[Data items]
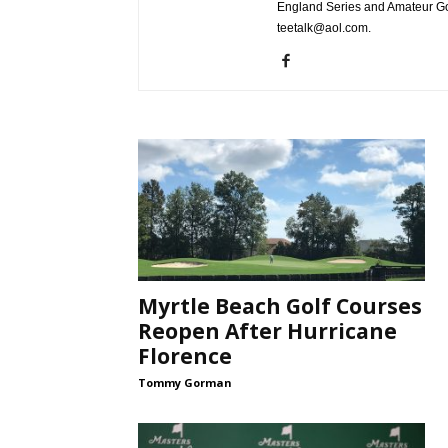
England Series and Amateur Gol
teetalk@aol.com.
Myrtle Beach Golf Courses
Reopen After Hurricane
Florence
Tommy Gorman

---

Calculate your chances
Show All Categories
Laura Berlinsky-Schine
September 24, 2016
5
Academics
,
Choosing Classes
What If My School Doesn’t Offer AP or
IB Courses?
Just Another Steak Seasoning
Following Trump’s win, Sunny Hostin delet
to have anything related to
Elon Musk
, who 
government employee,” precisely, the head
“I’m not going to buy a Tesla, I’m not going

EXERCISE OBJECTIVE »
Rewrite the lines of the entries from the line with "England Series and Amateur Gol" up to and including the line with "Tommy Gorman", replacing "Hurricane" with "Storm" and leaving everything else unchanged.

ANSWER SPACE »
England Series and Amateur Gol
teetalk@aol.com.
Myrtle Beach Golf Courses
Reopen After Storm
Florence
Tommy Gorman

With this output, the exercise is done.